Stored data:
-------

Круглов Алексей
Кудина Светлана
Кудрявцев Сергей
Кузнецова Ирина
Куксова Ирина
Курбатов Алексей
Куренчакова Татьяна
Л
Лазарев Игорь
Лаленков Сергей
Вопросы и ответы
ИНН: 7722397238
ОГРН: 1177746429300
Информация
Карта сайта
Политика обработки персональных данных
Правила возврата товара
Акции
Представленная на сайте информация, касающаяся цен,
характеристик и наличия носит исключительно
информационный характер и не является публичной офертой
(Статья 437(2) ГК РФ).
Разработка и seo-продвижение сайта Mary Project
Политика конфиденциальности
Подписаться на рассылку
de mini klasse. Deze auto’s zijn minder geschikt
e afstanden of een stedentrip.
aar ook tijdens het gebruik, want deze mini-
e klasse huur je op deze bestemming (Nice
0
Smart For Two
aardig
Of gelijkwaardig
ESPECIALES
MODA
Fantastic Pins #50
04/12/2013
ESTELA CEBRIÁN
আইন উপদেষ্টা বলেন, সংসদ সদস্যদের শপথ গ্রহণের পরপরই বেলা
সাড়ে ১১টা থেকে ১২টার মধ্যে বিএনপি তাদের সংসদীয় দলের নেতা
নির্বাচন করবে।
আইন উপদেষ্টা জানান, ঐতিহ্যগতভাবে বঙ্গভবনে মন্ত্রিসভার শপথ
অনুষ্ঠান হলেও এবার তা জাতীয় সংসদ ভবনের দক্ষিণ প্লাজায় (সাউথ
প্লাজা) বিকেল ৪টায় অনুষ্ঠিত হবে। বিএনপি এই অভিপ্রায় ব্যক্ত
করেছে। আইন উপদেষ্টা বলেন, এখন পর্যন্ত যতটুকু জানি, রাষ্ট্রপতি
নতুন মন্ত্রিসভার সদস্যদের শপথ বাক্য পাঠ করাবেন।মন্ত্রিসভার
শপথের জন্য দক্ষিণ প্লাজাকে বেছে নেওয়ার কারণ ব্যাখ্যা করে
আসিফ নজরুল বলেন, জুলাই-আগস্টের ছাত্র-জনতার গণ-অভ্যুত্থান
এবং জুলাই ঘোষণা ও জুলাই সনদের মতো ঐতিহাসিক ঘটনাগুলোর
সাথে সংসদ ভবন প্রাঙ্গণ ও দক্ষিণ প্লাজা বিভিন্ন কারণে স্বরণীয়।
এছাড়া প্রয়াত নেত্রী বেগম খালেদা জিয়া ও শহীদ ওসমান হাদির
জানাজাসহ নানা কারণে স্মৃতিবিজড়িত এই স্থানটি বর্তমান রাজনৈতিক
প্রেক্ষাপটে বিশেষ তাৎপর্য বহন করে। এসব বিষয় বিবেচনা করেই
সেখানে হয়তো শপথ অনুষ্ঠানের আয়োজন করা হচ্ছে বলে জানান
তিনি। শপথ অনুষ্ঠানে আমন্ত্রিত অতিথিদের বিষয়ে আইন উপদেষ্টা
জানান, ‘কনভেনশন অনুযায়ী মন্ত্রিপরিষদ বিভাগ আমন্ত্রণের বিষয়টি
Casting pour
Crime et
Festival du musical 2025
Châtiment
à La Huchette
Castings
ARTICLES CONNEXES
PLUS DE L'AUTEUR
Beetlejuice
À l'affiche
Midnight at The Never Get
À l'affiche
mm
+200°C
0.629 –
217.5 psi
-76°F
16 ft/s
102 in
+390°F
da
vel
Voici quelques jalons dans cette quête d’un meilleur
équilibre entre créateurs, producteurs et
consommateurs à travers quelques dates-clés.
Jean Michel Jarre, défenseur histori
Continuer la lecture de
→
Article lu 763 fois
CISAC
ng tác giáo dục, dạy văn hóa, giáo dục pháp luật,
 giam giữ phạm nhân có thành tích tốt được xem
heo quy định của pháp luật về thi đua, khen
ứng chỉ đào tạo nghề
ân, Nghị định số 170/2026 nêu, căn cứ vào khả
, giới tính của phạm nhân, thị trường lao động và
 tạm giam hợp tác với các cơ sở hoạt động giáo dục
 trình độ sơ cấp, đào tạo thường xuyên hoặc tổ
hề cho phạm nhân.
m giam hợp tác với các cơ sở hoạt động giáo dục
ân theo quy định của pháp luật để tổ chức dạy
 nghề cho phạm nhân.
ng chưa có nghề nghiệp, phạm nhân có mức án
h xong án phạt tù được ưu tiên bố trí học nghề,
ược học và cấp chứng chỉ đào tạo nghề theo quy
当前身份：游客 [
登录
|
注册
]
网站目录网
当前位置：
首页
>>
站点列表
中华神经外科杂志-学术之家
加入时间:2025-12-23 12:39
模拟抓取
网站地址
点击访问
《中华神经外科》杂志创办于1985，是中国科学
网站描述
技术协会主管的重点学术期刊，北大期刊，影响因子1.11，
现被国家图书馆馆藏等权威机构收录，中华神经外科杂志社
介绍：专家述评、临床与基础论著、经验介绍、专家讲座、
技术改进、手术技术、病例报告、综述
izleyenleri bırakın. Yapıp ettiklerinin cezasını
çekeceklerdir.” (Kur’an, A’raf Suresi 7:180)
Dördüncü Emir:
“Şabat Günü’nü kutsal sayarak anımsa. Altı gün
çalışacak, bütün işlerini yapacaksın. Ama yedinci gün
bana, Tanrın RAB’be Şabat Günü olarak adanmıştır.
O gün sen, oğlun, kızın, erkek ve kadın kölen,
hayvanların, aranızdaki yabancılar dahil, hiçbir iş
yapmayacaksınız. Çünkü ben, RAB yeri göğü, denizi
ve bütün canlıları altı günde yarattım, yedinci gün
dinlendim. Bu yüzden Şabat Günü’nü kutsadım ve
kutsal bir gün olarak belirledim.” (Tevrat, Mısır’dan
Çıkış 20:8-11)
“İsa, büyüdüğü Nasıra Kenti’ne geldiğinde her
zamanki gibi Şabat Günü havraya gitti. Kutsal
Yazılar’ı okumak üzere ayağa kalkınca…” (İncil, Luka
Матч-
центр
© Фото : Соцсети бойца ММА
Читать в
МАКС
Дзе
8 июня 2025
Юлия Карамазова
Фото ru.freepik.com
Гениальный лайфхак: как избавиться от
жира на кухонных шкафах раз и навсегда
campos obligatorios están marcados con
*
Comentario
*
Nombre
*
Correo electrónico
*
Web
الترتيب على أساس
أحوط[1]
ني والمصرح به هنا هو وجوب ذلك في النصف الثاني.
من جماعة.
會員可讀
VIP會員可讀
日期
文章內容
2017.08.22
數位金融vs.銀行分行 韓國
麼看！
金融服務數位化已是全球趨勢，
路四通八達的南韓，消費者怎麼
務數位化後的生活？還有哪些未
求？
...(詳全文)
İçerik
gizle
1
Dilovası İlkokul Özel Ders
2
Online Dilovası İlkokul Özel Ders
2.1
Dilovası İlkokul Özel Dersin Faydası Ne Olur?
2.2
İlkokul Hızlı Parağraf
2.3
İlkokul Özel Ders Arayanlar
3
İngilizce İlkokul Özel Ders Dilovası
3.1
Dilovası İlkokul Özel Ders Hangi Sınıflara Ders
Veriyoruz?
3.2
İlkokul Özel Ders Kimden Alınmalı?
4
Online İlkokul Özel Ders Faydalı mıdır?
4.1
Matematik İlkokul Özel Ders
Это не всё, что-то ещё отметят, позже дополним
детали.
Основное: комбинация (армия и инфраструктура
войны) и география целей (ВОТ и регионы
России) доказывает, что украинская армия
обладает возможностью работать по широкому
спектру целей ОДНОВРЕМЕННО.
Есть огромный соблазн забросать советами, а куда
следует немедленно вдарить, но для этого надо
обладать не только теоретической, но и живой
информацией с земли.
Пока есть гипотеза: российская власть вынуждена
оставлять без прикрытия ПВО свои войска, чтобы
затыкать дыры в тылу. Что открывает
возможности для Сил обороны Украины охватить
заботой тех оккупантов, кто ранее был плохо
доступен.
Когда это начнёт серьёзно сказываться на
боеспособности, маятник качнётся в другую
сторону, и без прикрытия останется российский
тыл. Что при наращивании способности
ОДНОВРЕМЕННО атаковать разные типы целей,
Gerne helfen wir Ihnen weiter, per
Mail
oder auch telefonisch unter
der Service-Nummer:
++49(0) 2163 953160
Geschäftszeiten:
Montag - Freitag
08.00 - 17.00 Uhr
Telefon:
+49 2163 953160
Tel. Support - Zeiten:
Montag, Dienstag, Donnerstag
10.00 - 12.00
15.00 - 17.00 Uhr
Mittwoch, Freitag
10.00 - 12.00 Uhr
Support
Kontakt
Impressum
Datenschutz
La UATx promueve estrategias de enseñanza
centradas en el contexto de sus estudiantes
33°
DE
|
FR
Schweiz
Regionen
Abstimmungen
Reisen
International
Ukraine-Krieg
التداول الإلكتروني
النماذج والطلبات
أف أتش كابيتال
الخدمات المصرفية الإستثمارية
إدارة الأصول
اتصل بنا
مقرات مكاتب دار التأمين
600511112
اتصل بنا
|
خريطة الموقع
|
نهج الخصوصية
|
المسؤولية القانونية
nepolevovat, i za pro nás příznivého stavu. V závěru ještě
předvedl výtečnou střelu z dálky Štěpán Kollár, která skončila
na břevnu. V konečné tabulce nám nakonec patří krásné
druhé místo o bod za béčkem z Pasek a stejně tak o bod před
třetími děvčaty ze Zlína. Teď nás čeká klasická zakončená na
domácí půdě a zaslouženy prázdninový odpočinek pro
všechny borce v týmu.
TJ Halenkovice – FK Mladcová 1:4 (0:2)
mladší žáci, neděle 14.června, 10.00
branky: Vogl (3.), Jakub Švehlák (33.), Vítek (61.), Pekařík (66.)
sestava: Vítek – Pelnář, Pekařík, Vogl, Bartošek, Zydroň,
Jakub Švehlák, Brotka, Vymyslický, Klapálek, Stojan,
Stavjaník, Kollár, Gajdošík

-------

DIRECTIONS FOR THIS TASK> Only exact copies of the lines from the one containing "08.00 - 17.00 Uhr" to the end of the records belong in the answer.

FINISHED TASK>
08.00 - 17.00 Uhr
Telefon:
+49 2163 953160
Tel. Support - Zeiten:
Montag, Dienstag, Donnerstag
10.00 - 12.00
15.00 - 17.00 Uhr
Mittwoch, Freitag
10.00 - 12.00 Uhr
Support
Kontakt
Impressum
Datenschutz
La UATx promueve estrategias de enseñanza
centradas en el contexto de sus estudiantes
33°
DE
|
FR
Schweiz
Regionen
Abstimmungen
Reisen
International
Ukraine-Krieg
التداول الإلكتروني
النماذج والطلبات
أف أتش كابيتال
الخدمات المصرفية الإستثمارية
إدارة الأصول
اتصل بنا
مقرات مكاتب دار التأمين
600511112
اتصل بنا
|
خريطة الموقع
|
نهج الخصوصية
|
المسؤولية القانونية
nepolevovat, i za pro nás příznivého stavu. V závěru ještě
předvedl výtečnou střelu z dálky Štěpán Kollár, která skončila
na břevnu. V konečné tabulce nám nakonec patří krásné
druhé místo o bod za béčkem z Pasek a stejně tak o bod před
třetími děvčaty ze Zlína. Teď nás čeká klasická zakončená na
domácí půdě a zaslouženy prázdninový odpočinek pro
všechny borce v týmu.
TJ Halenkovice – FK Mladcová 1:4 (0:2)
mladší žáci, neděle 14.června, 10.00
branky: Vogl (3.), Jakub Švehlák (33.), Vítek (61.), Pekařík (66.)
sestava: Vítek – Pelnář, Pekařík, Vogl, Bartošek, Zydroň,
Jakub Švehlák, Brotka, Vymyslický, Klapálek, Stojan,
Stavjaník, Kollár, Gajdošík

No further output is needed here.